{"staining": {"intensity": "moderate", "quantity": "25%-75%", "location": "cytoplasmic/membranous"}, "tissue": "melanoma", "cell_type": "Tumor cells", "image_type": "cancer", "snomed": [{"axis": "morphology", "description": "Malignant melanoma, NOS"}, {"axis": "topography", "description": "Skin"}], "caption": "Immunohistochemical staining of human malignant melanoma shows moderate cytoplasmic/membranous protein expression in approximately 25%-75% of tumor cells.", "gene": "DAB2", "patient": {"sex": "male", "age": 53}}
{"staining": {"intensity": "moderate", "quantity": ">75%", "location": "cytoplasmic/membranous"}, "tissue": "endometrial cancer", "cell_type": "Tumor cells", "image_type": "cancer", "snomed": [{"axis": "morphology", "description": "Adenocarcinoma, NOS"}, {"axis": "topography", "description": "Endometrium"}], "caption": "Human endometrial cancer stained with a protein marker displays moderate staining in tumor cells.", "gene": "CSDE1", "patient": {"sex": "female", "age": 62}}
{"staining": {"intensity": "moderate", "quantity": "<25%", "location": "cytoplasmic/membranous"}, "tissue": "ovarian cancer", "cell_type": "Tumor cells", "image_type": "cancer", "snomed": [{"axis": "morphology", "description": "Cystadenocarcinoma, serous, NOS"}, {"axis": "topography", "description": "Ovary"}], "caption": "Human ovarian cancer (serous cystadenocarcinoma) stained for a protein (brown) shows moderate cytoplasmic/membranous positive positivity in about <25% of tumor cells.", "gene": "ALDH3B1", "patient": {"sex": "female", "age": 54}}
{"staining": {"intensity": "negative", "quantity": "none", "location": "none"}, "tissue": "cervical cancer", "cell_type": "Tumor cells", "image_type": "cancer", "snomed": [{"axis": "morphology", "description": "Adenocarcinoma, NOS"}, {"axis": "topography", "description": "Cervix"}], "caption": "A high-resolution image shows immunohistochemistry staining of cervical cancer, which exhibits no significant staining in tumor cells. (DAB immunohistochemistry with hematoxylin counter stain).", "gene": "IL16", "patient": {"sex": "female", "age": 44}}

▬▬▬▬▬▬

**TASK TO CARRY OUT**
Retype all the material above precisely, with no line left out.

**OUTPUT FOR THIS TASK**
{"staining": {"intensity": "moderate", "quantity": "25%-75%", "location": "cytoplasmic/membranous"}, "tissue": "melanoma", "cell_type": "Tumor cells", "image_type": "cancer", "snomed": [{"axis": "morphology", "description": "Malignant melanoma, NOS"}, {"axis": "topography", "description": "Skin"}], "caption": "Immunohistochemical staining of human malignant melanoma shows moderate cytoplasmic/membranous protein expression in approximately 25%-75% of tumor cells.", "gene": "DAB2", "patient": {"sex": "male", "age": 53}}
{"staining": {"intensity": "moderate", "quantity": ">75%", "location": "cytoplasmic/membranous"}, "tissue": "endometrial cancer", "cell_type": "Tumor cells", "image_type": "cancer", "snomed": [{"axis": "morphology", "description": "Adenocarcinoma, NOS"}, {"axis": "topography", "description": "Endometrium"}], "caption": "Human endometrial cancer stained with a protein marker displays moderate staining in tumor cells.", "gene": "CSDE1", "patient": {"sex": "female", "age": 62}}
{"staining": {"intensity": "moderate", "quantity": "<25%", "location": "cytoplasmic/membranous"}, "tissue": "ovarian cancer", "cell_type": "Tumor cells", "image_type": "cancer", "snomed": [{"axis": "morphology", "description": "Cystadenocarcinoma, serous, NOS"}, {"axis": "topography", "description": "Ovary"}], "caption": "Human ovarian cancer (serous cystadenocarcinoma) stained for a protein (brown) shows moderate cytoplasmic/membranous positive positivity in about <25% of tumor cells.", "gene": "ALDH3B1", "patient": {"sex": "female", "age": 54}}
{"staining": {"intensity": "negative", "quantity": "none", "location": "none"}, "tissue": "cervical cancer", "cell_type": "Tumor cells", "image_type": "cancer", "snomed": [{"axis": "morphology", "description": "Adenocarcinoma, NOS"}, {"axis": "topography", "description": "Cervix"}], "caption": "A high-resolution image shows immunohistochemistry staining of cervical cancer, which exhibits no significant staining in tumor cells. (DAB immunohistochemistry with hematoxylin counter stain).", "gene": "IL16", "patient": {"sex": "female", "age": 44}}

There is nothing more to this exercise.